TASK DESCRIPTION:
Every entry below should be copied exactly, minus the pictures.

[SUPPLIED RECORDS Boundary: Start]

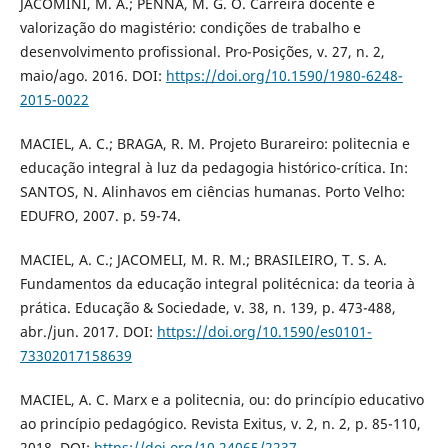
JACOMINI, M. A.; PENNA, M. G. O. Carreira docente e
valorização do magistério: condições de trabalho e
desenvolvimento profissional. Pro-Posições, v. 27, n. 2,
maio/ago. 2016. DOI:
https://doi.org/10.1590/1980-6248-
2015-0022
MACIEL, A. C.; BRAGA, R. M. Projeto Burareiro: politecnia e
educação integral à luz da pedagogia histórico-crítica. In:
SANTOS, N. Alinhavos em ciências humanas. Porto Velho:
EDUFRO, 2007. p. 59-74.
MACIEL, A. C.; JACOMELI, M. R. M.; BRASILEIRO, T. S. A.
Fundamentos da educação integral politécnica: da teoria à
prática. Educação & Sociedade, v. 38, n. 139, p. 473-488,
abr./jun. 2017. DOI:
https://doi.org/10.1590/es0101-
73302017158639
MACIEL, A. C. Marx e a politecnia, ou: do princípio educativo
ao princípio pedagógico. Revista Exitus, v. 2, n. 2, p. 85-110,
2018. DOI:
https://doi.org/10.24065/2237-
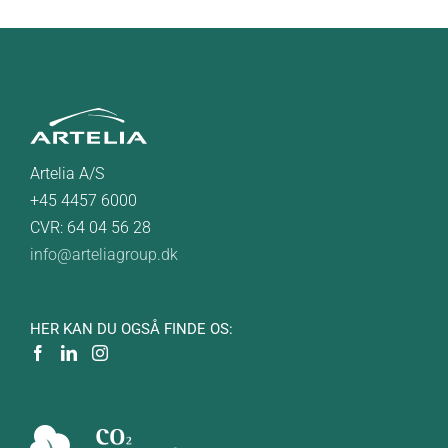
Artelia A/S
+45 4457 6000
CVR: 64 04 56 28
info@arteliagroup.dk
HER KAN DU OGSÅ FINDE OS:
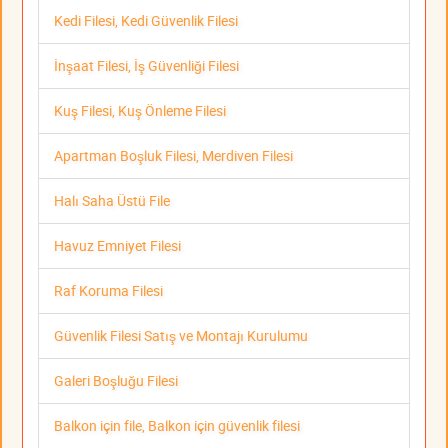
Kedi Filesi, Kedi Güvenlik Filesi
İnşaat Filesi, İş Güvenliği Filesi
Kuş Filesi, Kuş Önleme Filesi
Apartman Boşluk Filesi, Merdiven Filesi
Halı Saha Üstü File
Havuz Emniyet Filesi
Raf Koruma Filesi
Güvenlik Filesi Satış ve Montajı Kurulumu
Galeri Boşluğu Filesi
Balkon için file, Balkon için güvenlik filesi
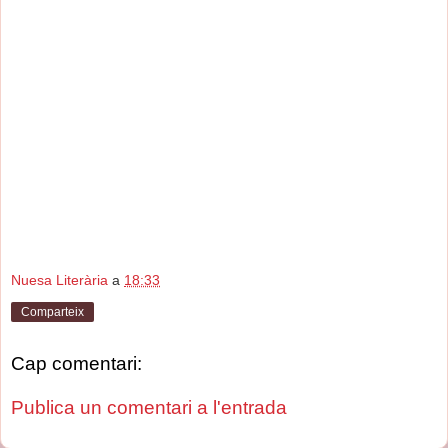
Nuesa Literària
a
18:33
Comparteix
Cap comentari:
Publica un comentari a l'entrada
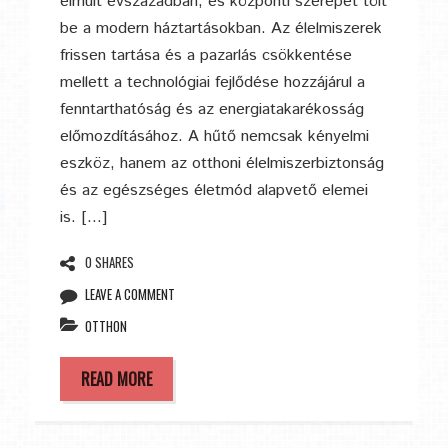
elmúlt évszázadban, és központi szerepet tölt
be a modern háztartásokban. Az élelmiszerek
frissen tartása és a pazarlás csökkentése
mellett a technológiai fejlődése hozzájárul a
fenntarthatóság és az energiatakarékosság
előmozdításához. A hűtő nemcsak kényelmi
eszköz, hanem az otthoni élelmiszerbiztonság
és az egészséges életmód alapvető elemei
is. […]
0 SHARES
LEAVE A COMMENT
OTTHON
READ MORE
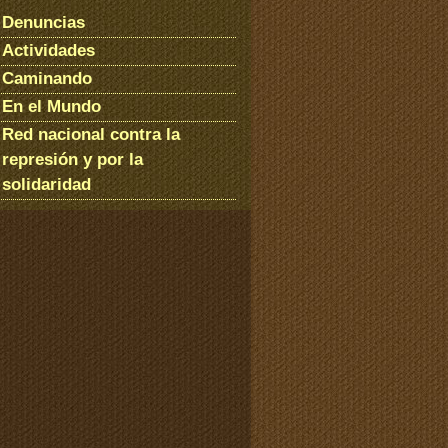
Denuncias
Actividades
Caminando
En el Mundo
Red nacional contra la
represión y por la
solidaridad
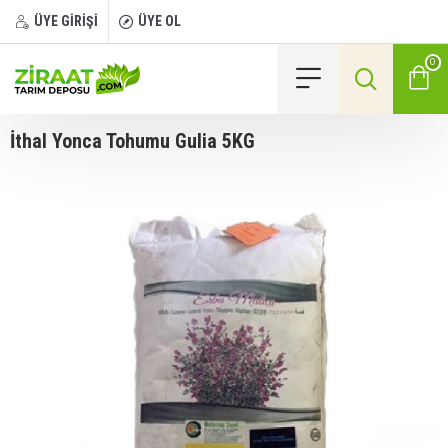
ÜYE GİRİŞİ
ÜYE OL
0
İthal Yonca Tohumu Gulia 5KG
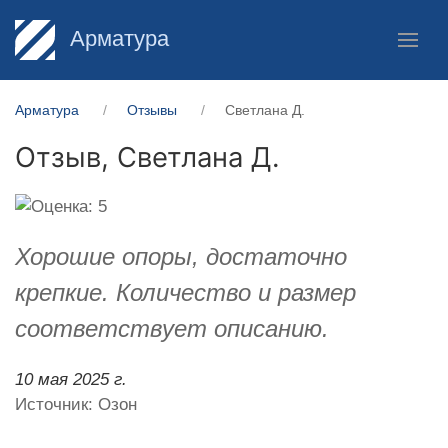
Арматура
Арматура
Отзывы
Светлана Д.
Отзыв,
Светлана Д.
Хорошие опоры, достаточно
крепкие. Количество и размер
соответствует описанию.
10 мая 2025 г.
Источник: Озон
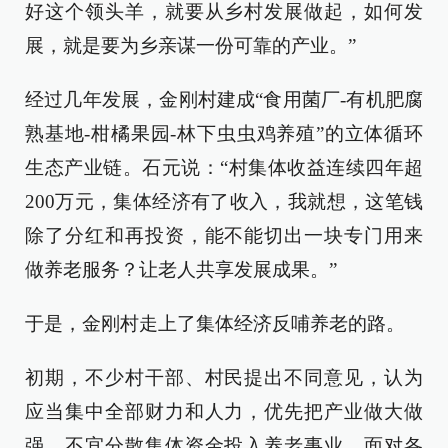
好这个领头羊，就要从乡村发展做起，如何发
展，就是要为乡亲谋一份可靠的产业。”
经过几年发展，金刚村建成“食用菌厂-有机肥腐
熟基地-柑橘果园-林下虫虫鸡养殖”的立体循环
生态产业链。石元说：“村集体收益连续四年超
200万元，集体经济有了收入，我就想，这笔钱
除了分红和再投资，能不能切出一块专门用来
做养老服务？让老人共享发展成果。”
于是，金刚村走上了集体经济反哺养老的路。
初期，不少村干部、村民提出不同意见，认为
应当集中全部财力和人力，优先把产业做大做
强，不宜分散集体资金投入养老事业。面对各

[SUPPLIED RECORDS Boundary: End]

ANSWER TO THE EXERCISE:
JACOMINI, M. A.; PENNA, M. G. O. Carreira docente e
valorização do magistério: condições de trabalho e
desenvolvimento profissional. Pro-Posições, v. 27, n. 2,
maio/ago. 2016. DOI:
https://doi.org/10.1590/1980-6248-
2015-0022
MACIEL, A. C.; BRAGA, R. M. Projeto Burareiro: politecnia e
educação integral à luz da pedagogia histórico-crítica. In:
SANTOS, N. Alinhavos em ciências humanas. Porto Velho:
EDUFRO, 2007. p. 59-74.
MACIEL, A. C.; JACOMELI, M. R. M.; BRASILEIRO, T. S. A.
Fundamentos da educação integral politécnica: da teoria à
prática. Educação & Sociedade, v. 38, n. 139, p. 473-488,
abr./jun. 2017. DOI:
https://doi.org/10.1590/es0101-
73302017158639
MACIEL, A. C. Marx e a politecnia, ou: do princípio educativo
ao princípio pedagógico. Revista Exitus, v. 2, n. 2, p. 85-110,
2018. DOI:
https://doi.org/10.24065/2237-
Artelia A/S
+45 4457 6000
CVR: 64 04 56 28
info@arteliagroup.dk
HER KAN DU OGSÅ FINDE OS:
Kedi Filesi, Kedi Güvenlik Filesi
İnşaat Filesi, İş Güvenliği Filesi
Kuş Filesi, Kuş Önleme Filesi
Apartman Boşluk Filesi, Merdiven Filesi
Halı Saha Üstü File
Havuz Emniyet Filesi
Raf Koruma Filesi
Güvenlik Filesi Satış ve Montajı Kurulumu
Galeri Boşluğu Filesi
Balkon için file, Balkon için güvenlik filesi
Nuesa Literària
a
18:33
Comparteix
Cap comentari:
Publica un comentari a l'entrada
elmúlt évszázadban, és központi szerepet tölt
be a modern háztartásokban. Az élelmiszerek
frissen tartása és a pazarlás csökkentése
mellett a technológiai fejlődése hozzájárul a
fenntarthatóság és az energiatakarékosság
előmozdításához. A hűtő nemcsak kényelmi
eszköz, hanem az otthoni élelmiszerbiztonság
és az egészséges életmód alapvető elemei
is. […]
0 SHARES
LEAVE A COMMENT
OTTHON
READ MORE
Denuncias
Actividades
Caminando
En el Mundo
Red nacional contra la
represión y por la
solidaridad
ÜYE GİRİŞİ
ÜYE OL
0
İthal Yonca Tohumu Gulia 5KG
Арматура
Арматура
Отзывы
Светлана Д.
Отзыв,
Светлана Д.
Хорошие опоры, достаточно
крепкие. Количество и размер
соответствует описанию.
10 мая 2025 г.
Источник: Озон
好这个领头羊，就要从乡村发展做起，如何发
展，就是要为乡亲谋一份可靠的产业。”
经过几年发展，金刚村建成“食用菌厂-有机肥腐
熟基地-柑橘果园-林下虫虫鸡养殖”的立体循环
生态产业链。石元说：“村集体收益连续四年超
200万元，集体经济有了收入，我就想，这笔钱
除了分红和再投资，能不能切出一块专门用来
做养老服务？让老人共享发展成果。”
于是，金刚村走上了集体经济反哺养老的路。
初期，不少村干部、村民提出不同意见，认为
应当集中全部财力和人力，优先把产业做大做
强，不宜分散集体资金投入养老事业。面对各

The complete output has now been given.